Actually, as noted by Jessica Camerato, blogging for WEEI in Boston, it was just one year ago that Milwaukee’s Charlie Villanueva posted the Tweet Heard ‘Round the NBA at halftime of a game:

“@CV31: In da locker room, snuck to post my twitt. We’re playing the Celtics, tie ball game at da half. Coach wants more toughness. I gotta step up.”

Da, er, the whole league has since plunged into the social-networking revolution.

“What the fans want to see is you being straight up and interacting with them as well,” Villanueva recently told Camerato.
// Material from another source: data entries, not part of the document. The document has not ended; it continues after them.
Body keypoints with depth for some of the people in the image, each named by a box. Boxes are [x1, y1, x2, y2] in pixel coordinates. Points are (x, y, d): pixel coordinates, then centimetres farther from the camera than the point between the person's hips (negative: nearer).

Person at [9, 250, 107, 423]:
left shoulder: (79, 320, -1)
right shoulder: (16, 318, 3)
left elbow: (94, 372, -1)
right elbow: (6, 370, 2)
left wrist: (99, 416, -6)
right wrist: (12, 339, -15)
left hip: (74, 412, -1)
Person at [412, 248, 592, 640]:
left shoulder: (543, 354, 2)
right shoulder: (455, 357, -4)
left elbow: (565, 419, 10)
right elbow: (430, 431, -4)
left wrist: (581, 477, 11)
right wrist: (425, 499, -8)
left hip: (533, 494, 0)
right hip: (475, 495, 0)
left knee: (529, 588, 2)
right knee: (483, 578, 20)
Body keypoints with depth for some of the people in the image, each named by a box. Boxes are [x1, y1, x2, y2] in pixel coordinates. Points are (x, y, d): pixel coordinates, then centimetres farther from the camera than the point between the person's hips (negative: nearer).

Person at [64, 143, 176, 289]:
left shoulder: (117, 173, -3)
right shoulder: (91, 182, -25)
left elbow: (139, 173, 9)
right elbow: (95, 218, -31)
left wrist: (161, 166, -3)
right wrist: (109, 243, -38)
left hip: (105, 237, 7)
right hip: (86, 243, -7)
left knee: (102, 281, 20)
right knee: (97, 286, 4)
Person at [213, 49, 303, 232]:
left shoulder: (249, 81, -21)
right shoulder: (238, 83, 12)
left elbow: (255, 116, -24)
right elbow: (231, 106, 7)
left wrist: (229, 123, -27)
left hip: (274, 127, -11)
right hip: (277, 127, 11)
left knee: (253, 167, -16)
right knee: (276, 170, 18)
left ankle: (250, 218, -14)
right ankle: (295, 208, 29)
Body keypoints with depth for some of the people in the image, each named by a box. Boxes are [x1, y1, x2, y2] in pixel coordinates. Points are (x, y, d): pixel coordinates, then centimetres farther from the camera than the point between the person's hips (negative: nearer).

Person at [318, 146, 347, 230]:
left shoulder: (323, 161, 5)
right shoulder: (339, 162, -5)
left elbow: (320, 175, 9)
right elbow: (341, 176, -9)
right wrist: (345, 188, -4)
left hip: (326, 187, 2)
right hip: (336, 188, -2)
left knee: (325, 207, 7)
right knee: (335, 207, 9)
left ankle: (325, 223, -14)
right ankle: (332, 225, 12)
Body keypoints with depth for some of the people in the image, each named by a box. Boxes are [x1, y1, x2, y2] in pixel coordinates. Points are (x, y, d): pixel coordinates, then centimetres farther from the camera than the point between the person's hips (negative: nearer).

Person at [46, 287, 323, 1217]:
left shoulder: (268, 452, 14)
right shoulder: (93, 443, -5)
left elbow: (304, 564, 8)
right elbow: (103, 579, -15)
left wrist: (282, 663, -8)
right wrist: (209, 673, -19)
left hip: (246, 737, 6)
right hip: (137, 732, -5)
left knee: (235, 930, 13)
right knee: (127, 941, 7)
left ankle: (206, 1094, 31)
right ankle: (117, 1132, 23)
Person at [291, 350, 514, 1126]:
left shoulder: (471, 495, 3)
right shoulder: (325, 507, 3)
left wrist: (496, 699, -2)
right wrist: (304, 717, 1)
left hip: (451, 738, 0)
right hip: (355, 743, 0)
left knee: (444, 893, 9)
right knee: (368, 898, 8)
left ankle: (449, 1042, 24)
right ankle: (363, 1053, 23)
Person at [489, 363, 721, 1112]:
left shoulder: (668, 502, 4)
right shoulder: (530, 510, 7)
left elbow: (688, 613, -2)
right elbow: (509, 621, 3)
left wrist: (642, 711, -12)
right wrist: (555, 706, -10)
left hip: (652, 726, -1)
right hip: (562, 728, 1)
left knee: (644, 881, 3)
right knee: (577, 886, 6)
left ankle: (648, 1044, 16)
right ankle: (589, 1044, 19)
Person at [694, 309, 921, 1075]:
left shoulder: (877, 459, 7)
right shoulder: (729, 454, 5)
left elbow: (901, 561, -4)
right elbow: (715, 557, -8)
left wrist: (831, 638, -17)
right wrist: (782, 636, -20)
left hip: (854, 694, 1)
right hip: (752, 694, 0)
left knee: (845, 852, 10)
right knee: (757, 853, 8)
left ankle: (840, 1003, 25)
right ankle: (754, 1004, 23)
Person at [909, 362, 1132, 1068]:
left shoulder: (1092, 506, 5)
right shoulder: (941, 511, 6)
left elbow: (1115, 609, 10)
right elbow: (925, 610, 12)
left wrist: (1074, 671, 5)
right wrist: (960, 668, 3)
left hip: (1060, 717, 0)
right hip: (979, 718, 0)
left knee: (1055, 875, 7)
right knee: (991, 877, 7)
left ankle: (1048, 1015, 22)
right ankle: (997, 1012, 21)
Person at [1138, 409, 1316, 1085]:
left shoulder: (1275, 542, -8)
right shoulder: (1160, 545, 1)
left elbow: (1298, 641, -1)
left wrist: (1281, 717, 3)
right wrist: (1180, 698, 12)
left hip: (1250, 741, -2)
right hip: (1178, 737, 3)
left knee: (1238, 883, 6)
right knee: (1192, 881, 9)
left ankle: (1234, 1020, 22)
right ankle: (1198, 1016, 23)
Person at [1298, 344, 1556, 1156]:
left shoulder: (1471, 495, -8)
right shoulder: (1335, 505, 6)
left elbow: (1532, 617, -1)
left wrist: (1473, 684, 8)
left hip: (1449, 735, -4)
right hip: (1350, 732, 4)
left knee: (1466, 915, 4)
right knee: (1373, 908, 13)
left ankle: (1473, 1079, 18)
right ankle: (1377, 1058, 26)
“Showing pictures as well, they want to see what’s going on, what an NBA player does on a day-to-day basis.”

That’s a good thing?

The Be-Careful-What-You-Wish-For Prize goes to Portland’s Greg Oden, San Antonio’s George Hill and Miami’s Dorrell Wright, who took naked pictures of themselves that surfaced on the Internet.

The Way-More-Than-We-Wanted-to-Know Prize goes to Orlando’s Matt Barnes for his diaper joke about Lamar Odom, one more incident in Barnes’ audition for psychiatric evaluation, or a career as a rapper, prompting TNT’s Reggie Miller, a fellow UCLA alum, to ask:

“What’s in the water with these Bruins?”

Villanueva, a bust as a $7.5-million free agent in Detroit — imagine that — just missed a flight, was fined, and, of course, tweeted his frustration before posting a contrite:

“I respect Joe D [Dumars, Piston GM] so much, that I will keep my mouth shut, just needed to vent a little.”
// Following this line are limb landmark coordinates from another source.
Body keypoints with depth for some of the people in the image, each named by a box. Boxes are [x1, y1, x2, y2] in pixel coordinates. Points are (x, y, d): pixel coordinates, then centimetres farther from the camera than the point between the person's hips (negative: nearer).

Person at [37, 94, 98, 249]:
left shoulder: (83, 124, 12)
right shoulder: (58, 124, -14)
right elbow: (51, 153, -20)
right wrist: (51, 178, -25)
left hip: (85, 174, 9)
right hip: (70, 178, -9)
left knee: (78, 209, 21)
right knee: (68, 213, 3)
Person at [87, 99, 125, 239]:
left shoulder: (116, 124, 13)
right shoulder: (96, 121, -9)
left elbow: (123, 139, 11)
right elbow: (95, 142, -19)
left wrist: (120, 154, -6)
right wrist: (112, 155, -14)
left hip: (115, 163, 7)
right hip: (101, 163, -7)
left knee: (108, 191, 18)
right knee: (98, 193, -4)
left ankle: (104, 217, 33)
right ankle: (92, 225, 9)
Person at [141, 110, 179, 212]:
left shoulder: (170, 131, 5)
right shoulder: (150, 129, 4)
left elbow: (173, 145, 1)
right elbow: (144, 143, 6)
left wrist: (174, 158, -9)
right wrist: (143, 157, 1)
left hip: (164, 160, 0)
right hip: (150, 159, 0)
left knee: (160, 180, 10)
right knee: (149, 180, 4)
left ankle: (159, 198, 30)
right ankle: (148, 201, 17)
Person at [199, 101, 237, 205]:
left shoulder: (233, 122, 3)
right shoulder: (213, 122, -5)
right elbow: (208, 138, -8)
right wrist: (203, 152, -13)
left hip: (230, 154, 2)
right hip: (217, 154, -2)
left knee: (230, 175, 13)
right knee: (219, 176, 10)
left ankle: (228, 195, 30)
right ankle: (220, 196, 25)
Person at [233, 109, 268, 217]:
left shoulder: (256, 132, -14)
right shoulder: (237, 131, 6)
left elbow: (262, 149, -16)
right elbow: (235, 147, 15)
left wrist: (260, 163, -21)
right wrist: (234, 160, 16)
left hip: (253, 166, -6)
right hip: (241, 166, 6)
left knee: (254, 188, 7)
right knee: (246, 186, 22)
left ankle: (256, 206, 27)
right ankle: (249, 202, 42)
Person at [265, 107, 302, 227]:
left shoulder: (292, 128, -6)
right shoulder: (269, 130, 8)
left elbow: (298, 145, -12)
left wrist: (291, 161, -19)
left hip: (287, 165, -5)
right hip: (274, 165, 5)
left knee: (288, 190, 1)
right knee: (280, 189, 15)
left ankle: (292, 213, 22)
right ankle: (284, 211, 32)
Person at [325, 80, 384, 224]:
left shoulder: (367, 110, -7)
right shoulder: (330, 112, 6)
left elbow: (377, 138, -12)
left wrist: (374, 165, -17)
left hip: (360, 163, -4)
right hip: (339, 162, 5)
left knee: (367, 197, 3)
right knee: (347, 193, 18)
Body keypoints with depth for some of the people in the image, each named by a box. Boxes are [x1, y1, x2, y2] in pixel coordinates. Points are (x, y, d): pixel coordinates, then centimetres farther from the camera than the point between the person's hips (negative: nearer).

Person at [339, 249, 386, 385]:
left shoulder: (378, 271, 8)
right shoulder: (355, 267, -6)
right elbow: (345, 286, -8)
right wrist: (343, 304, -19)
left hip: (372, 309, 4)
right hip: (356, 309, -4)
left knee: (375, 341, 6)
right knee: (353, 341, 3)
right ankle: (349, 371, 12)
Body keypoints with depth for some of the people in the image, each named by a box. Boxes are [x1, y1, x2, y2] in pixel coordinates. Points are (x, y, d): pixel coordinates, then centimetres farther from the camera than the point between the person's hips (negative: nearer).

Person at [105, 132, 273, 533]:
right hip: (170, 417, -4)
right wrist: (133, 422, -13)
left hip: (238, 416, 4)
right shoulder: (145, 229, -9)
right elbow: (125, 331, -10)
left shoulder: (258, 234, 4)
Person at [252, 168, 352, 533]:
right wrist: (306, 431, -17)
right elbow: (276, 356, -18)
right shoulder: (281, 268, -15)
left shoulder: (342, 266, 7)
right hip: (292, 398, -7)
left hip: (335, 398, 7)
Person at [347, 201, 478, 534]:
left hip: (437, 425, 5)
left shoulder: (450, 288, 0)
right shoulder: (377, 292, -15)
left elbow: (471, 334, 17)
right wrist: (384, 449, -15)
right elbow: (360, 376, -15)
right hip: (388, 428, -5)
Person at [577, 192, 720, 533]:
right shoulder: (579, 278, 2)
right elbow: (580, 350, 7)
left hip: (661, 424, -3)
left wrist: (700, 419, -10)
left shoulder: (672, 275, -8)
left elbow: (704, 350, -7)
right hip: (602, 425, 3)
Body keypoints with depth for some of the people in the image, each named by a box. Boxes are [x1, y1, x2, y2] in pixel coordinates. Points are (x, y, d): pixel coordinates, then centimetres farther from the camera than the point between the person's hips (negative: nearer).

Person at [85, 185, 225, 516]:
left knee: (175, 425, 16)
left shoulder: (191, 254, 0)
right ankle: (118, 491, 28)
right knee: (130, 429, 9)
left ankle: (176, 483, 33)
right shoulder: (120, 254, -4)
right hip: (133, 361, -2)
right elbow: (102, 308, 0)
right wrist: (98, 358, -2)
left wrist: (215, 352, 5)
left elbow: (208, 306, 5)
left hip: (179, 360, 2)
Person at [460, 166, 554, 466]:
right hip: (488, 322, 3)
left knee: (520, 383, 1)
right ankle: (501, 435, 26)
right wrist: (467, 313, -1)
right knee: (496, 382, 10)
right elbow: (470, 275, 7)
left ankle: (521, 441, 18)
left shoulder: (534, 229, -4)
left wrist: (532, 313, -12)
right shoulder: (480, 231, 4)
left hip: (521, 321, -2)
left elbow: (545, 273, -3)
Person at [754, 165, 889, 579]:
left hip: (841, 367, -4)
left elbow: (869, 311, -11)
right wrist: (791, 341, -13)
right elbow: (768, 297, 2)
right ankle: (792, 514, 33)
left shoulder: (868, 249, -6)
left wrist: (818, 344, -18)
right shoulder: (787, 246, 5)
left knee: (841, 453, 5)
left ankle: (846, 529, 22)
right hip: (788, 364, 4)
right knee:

For David Stern, whose job it is to present this circus as family entertainment, just be thankful there was no Twitter in Dennis Rodman’s day.

Now that the Madness is over

Last thoughts on NCAA Tournament performances of:

John Wall, Kentucky — Derrick Rose may have been the most athletic point guard ever before Wall, who’s even more athletic.
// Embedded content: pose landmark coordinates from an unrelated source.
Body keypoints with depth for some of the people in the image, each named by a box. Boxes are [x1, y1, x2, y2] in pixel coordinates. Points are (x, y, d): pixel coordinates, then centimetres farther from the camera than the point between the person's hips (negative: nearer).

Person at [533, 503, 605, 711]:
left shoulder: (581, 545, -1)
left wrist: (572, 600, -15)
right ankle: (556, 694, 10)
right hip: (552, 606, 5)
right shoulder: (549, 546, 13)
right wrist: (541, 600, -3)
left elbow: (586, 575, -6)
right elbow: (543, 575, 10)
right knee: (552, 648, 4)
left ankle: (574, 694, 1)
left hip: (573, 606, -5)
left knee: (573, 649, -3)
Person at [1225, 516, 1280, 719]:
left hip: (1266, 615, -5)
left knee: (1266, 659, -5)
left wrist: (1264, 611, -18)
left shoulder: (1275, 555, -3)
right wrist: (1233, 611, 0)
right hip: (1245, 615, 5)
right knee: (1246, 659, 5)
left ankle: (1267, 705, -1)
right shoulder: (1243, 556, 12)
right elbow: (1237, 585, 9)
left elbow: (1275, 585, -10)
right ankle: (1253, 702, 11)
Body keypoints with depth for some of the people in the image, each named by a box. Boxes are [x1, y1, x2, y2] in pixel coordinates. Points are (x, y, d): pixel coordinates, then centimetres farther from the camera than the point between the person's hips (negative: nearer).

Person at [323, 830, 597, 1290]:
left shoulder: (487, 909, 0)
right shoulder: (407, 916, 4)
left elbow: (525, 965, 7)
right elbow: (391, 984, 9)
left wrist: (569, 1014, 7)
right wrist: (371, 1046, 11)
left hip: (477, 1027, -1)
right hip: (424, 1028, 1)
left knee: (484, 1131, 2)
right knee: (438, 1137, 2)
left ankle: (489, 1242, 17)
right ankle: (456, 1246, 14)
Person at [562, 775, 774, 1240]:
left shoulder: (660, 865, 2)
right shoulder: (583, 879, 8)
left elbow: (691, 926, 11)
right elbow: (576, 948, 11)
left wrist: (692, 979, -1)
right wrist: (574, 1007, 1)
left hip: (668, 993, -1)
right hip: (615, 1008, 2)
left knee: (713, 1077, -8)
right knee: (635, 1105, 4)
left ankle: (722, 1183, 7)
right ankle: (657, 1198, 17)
If Rose is like a young Dwyane Wade, Wall is like a young Kobe Bryant.

I ran that notion past three NBA GMs and personnel guys. All agreed.

Epke Udoh, Baylor — Could crash top 10. Smaller than higher-rated DeMarcus Cousins, Derrick Favors and Greg Monroe but, aside from being a great shot-blocker, comes with unusual playmaking ability for a big man, especially a late-blooming big man.

Ed Davis, North Carolina — Getting hurt and not getting in the tourney preserved his place. Still considered top 10, high for a lightweight power forward who’s smaller than slender-lefty-Tar-Heel prototype Brandan Wright.

Kyle Singler, Duke — Key to the least-gifted by far of Mike Krzyzewski’s championship teams.

Went from 33% on three-pointers at mid-season to Stephen Curry-level knock-down shooter, making 51 of 110 threes in his last 19 games.

Pros were way off him but are coming back, if at varying paces.

ESPN’s Chad Ford still has him at No. 42, noting a number of GMs question his toughness — what game are they watching? — and doubt he’s athletic enough, “but were impressed with his whole body of work” and now have him “between the late first round to the second.”

The three GMS I talked to last week all have Singler in the low 20s, with a shot at the teens.